# [OT] ebook reader suggestion



## fluca1978 (Nov 18, 2013)

Hi,

I'm planning to buy an eBook reader, but I would like to get one with a large screen (8 inches) and that is able to process either Kindle format and ePub. The Kindle does not seem to use ePub, and besides it has a small screen. I was thinking about Asus Eee reader, but it does not process the Kindle format. Does anyone have a suggestion?


----------



## cpm@ (Nov 18, 2013)

There are several models in the market which support both e-book formats (and many other). Indeed, I suggest you start looking at the MobileRead wiki page.

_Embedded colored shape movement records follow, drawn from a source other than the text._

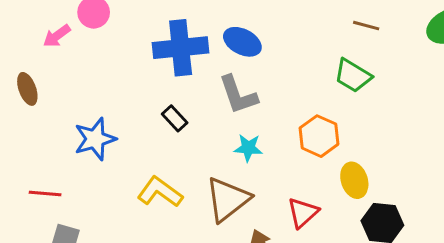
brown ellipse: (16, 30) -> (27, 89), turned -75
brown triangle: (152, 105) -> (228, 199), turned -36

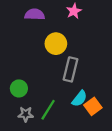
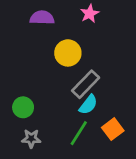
gray rectangle: (70, 69) -> (86, 84), turned 30
cyan semicircle: (79, 99) -> (88, 105), moved
green line: (48, 110) -> (79, 133), moved

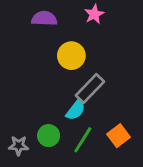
cyan semicircle: (88, 105) -> (76, 110), moved
green circle: (23, 107) -> (49, 136), moved
gray star: (31, 139) -> (19, 146), moved

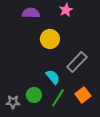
gray rectangle: (90, 88) -> (77, 62), moved
cyan semicircle: (76, 110) -> (53, 77), turned -77

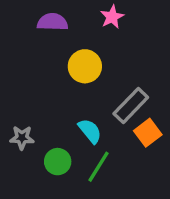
orange square: (83, 95) -> (148, 133), moved
gray star: (13, 102) -> (22, 138), moved

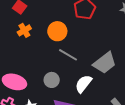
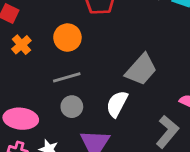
gray line: (68, 55) -> (67, 77), moved, turned -36

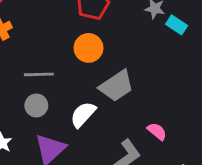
orange circle: (67, 38) -> (89, 48), moved

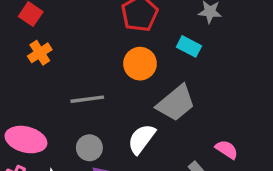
cyan rectangle: (177, 25) -> (189, 46), moved
gray circle: (36, 105) -> (89, 148), moved

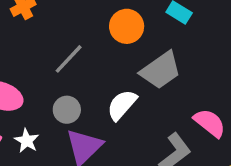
gray line: (87, 99) -> (69, 59), turned -44
pink semicircle: (227, 149) -> (210, 123), size x1.4

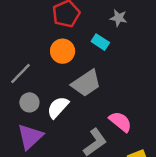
gray circle: (67, 110) -> (29, 102), moved

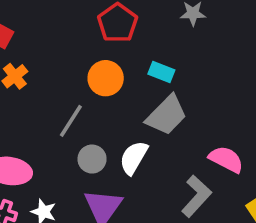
cyan rectangle: (100, 42) -> (161, 72), moved
orange circle: (63, 51) -> (106, 78), moved

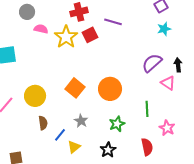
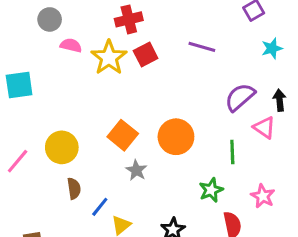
purple line: (113, 22) -> (202, 47), moved
cyan star: (164, 29) -> (272, 48), moved
green line: (147, 109) -> (232, 152), moved
gray star: (81, 121) -> (136, 170), moved
green star: (117, 124) -> (211, 190), moved

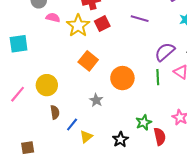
orange square: (123, 135) -> (88, 61), moved
green line: (232, 152) -> (158, 77), moved
green star: (211, 190) -> (144, 122), moved

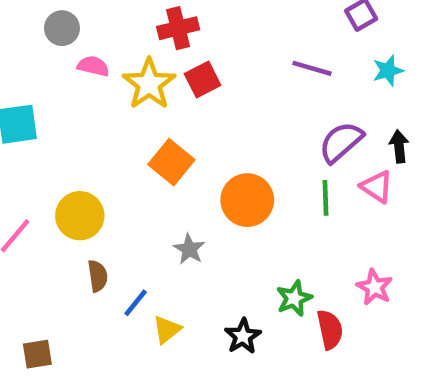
purple line: (140, 19) -> (312, 68), moved

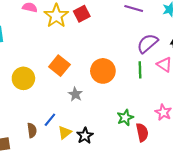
orange square: (171, 162) -> (59, 66), moved
brown semicircle: (98, 276) -> (32, 130), moved
black star: (243, 336) -> (85, 136), moved

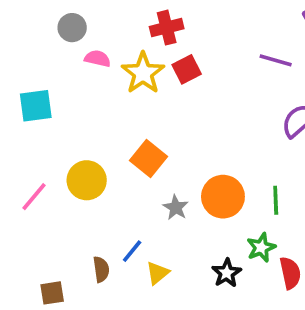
green line: (140, 70) -> (276, 200), moved
orange circle: (103, 71) -> (223, 197), moved
black star: (85, 136) -> (227, 273), moved

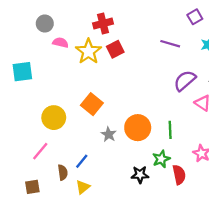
pink line: (34, 197) -> (40, 151), moved
yellow triangle: (158, 273) -> (83, 187), moved
black star: (227, 273) -> (140, 175), turned 30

As an example, the Booq Reader supports EPUB and MOBI formats among other file types.

PS. Check also the MobileRead Forums.


----------



## saxon3049 (Nov 18, 2013)

The Kindle DX (it's massive) shows up on eBay quite often very cheaply I have seen recently a BIN for Â£20 in VG condition with a case and two official chargers, and there is a third party firmware that adds support for practically all text-based documents but the name escapes me I'll text my friend with one and get the name.


----------



## markbsd (Nov 19, 2013)

Not sure of the price range you're looking at, but I just bought a normal tablet (TF201) that reads all formats. Though I'm guessing doing this costs more than buying a standard eReader. FWIW, the Asus make great tablets.


----------



## tzoi516 (Nov 19, 2013)

Doesn't support Kindle, but the NOOK does ePub and PDF (without having to upload to Amazon first).

Food for thought: eInk is great for reading for long periods of time. A lot of people complain about eye strain or dry eyes from reading on tablets for a long time. I have all of my tech pubs on my iPad for quick reference and novels on my NOOK.


----------



## teckk (Nov 19, 2013)

My 2 cents. The Nook has an unlocked bootloader so it can also be turned into an Android tablet with just a micro SD card and something like Cyanogenmod, without bothering the nooks ROM.

http://www.cyanogenmod.org/
http://forum.xda-developers.com/showthread.php?t=1941858

Then you can use Aldiko or FBReader to read all of your .mobi, .epub, .pdf, .txt files. And have a full tablet too, that will use the Google Play store.

Edit: Pull the SD card and reboot and you'll still have a Nook for DRM protected eBooks. It comes with Adobe's crap.


----------



## Carpetsmoker (Nov 21, 2013)

An eBook and tablet have very different screens. An eBook looks like paper (no backlight), while a tablet doesn't.


----------



## tzoi516 (Nov 21, 2013)

There are eInk readers with lighting now.


----------



## TiberiusDuval (Nov 21, 2013)

I have owned a couple of Cybooks, but I cannot recommend them to anybody. Though they were light weight, with a good enough screen and good format support, reliability was not their strong point. Each of them broke down after the warranty period ended.


----------